At this point in time, there’s only one construction project, and it’s certainly nowhere near $1.2 billion. Most of that was probably just finishing up projects that had already been started when I got here.

We’re building a hospital in a town called Spanish Fork, which is south of Salt Lake and south of Provo, where Brigham Young University is. Interestingly, we’ve scoped the hospital to be about half the size we historically would build a hospital at, recognizing that things are going to happen on the outpatient side of the equation.

We’re actually programming that hospital in a very different kind of way to include resources that are important to keep communities well, as opposed to just taking care of people when they’re sick. So, we’re using this as an opportunity to try and understand what a hospital in the future should look like.

What do you mean by that?

It may be things like access to government programs—offices so that people can get their services right there. It could be a test kitchen where people learn to cook healthy foods. It could include a community garden so fresh fruits and vegetables are available.

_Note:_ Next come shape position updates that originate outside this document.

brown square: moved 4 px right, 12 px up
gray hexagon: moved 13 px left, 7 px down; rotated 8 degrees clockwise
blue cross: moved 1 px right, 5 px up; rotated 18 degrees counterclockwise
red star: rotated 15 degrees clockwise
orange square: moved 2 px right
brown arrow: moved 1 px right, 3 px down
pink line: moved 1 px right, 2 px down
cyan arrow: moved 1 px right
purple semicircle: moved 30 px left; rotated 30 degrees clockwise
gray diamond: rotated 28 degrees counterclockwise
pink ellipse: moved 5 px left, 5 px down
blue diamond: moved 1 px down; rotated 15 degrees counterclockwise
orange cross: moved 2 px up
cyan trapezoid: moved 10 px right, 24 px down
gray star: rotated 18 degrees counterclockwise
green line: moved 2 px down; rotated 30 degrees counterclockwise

It could have a live-well center where we teach people to exercise and keep themselves healthy. Any or all of the above. The majority of the operating rooms are set up as outpatient ORs, so we can provide things at lower cost. Those are the sorts of innovations we’ll see there.

Hospitals have been criticized for lack of price trans­parency. Have you done anything at Intermountain to make pricing more transparent?

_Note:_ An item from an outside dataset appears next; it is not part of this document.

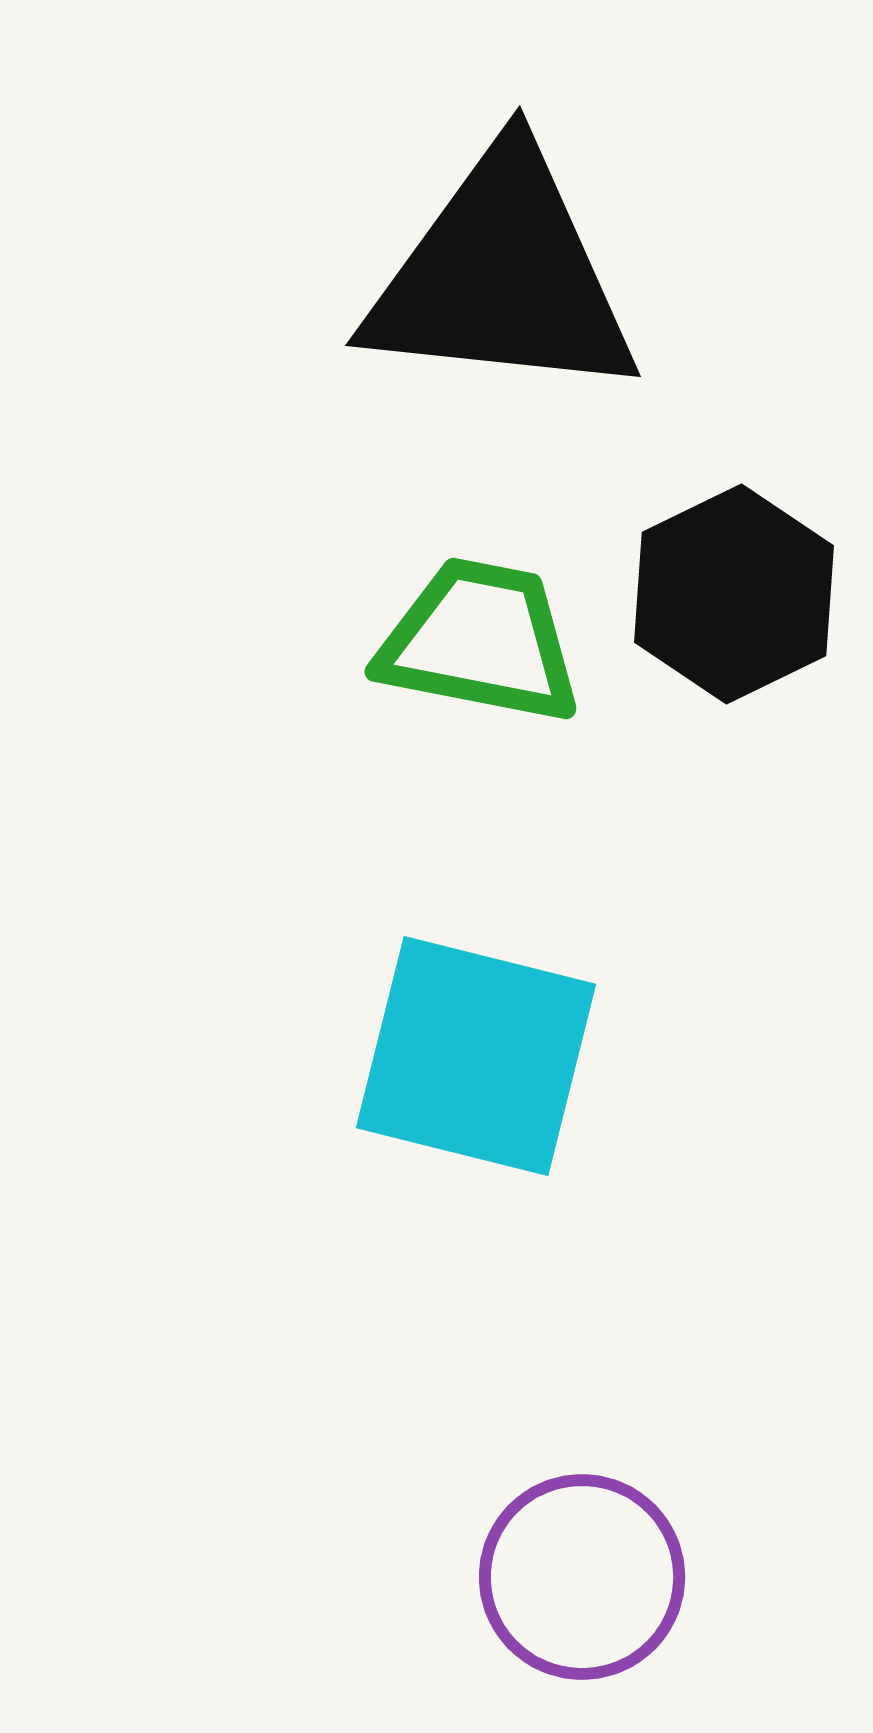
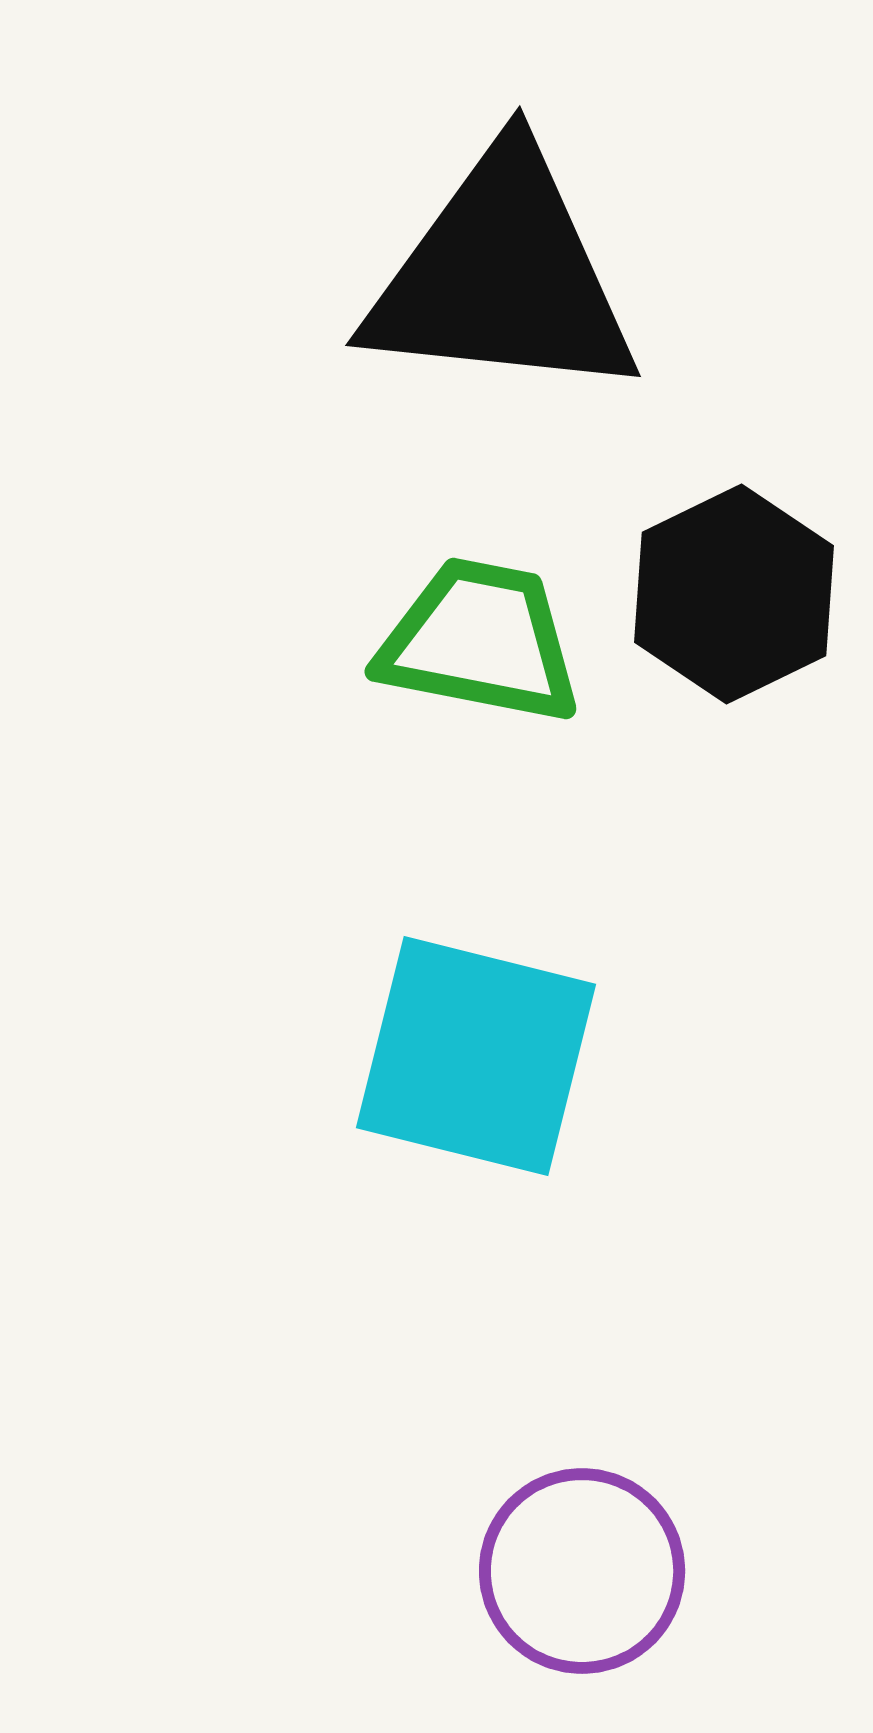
purple circle: moved 6 px up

If you go on the SelectHealth [Intermountain’s insurance arm] website, we have a very good cost predictor for patients, and it’s getting more and more traction. I think we’ve been a leader on that front. And generally speaking, Intermountain would be very much pro price transparency. We’ve worked extraordinarily hard on our cost basis, and we believe that we would show up very well. Not perfectly, I’m sure, but very well.

There’s a lot of discussion on the Democratic side about Medicare for all. What do you think about that idea?

I am in favor of coverage for all. I think people are healthier when they are covered with insurance than when they are uncovered.

I personally am not a fan of a number of the proposals I’ve seen because I think they could kill innovation, and I think they are probably economically unsustainable.

But please know that Intermountain is interested in having people have health care coverage, and we’ve done everything in our power to drive that, including staying in the individual [ACA] exchanges when virtually everyone else got out. And we now have about 200,000 people who we cover on the individual exchanges. That hasn’t been easy work, or work that has been inexpensive for us. But we think it’s right, so we’ve stuck with it. We never backed away.

Last year, we were able to take cost savings we’ve made through restructuring our organization and provide people with a 2.7% decrease in premiums on average, from 2018 to 2019.

Why do you think Medicare for all would stifle innovation?

If it’s a highly constrained system, the ability to have flexibility to change operating models and to change incentives may be greatly constrained. I’m not actually criticizing Medicare for all specifically; I’m saying that in my mind, a coverage for all program should be economically sustainable, and should be designed in such a way that organizations such as ours should be able to innovate, so that we can take out costs and improve quality.

Have you thought about what is characterized as a more modest step, which would be a public option?

I haven’t thought about that at all, actually. And I’ll be really clear. I’m a doctor who runs a health system. I’m not a policy guy.

We play very strongly—and I think very fairly— within the constraints of what’s put in front of us from a legislative standpoint. Things that I can actually affect, like safety and quality for our patients, the cost basis of how we provide care, the environment we create for our communities, our patients, and our caregivers. That’s how I spend my time.

Editor’s note: This transcript was revised on Sept. 20, 2019, to remove some questions and answers about the profit status of Intermountain’s startup, Castell. In the interview, Harrison said Castell is a for-profit entity. Intermountain officials contacted us after publication and said Castell operates as not-for-profit.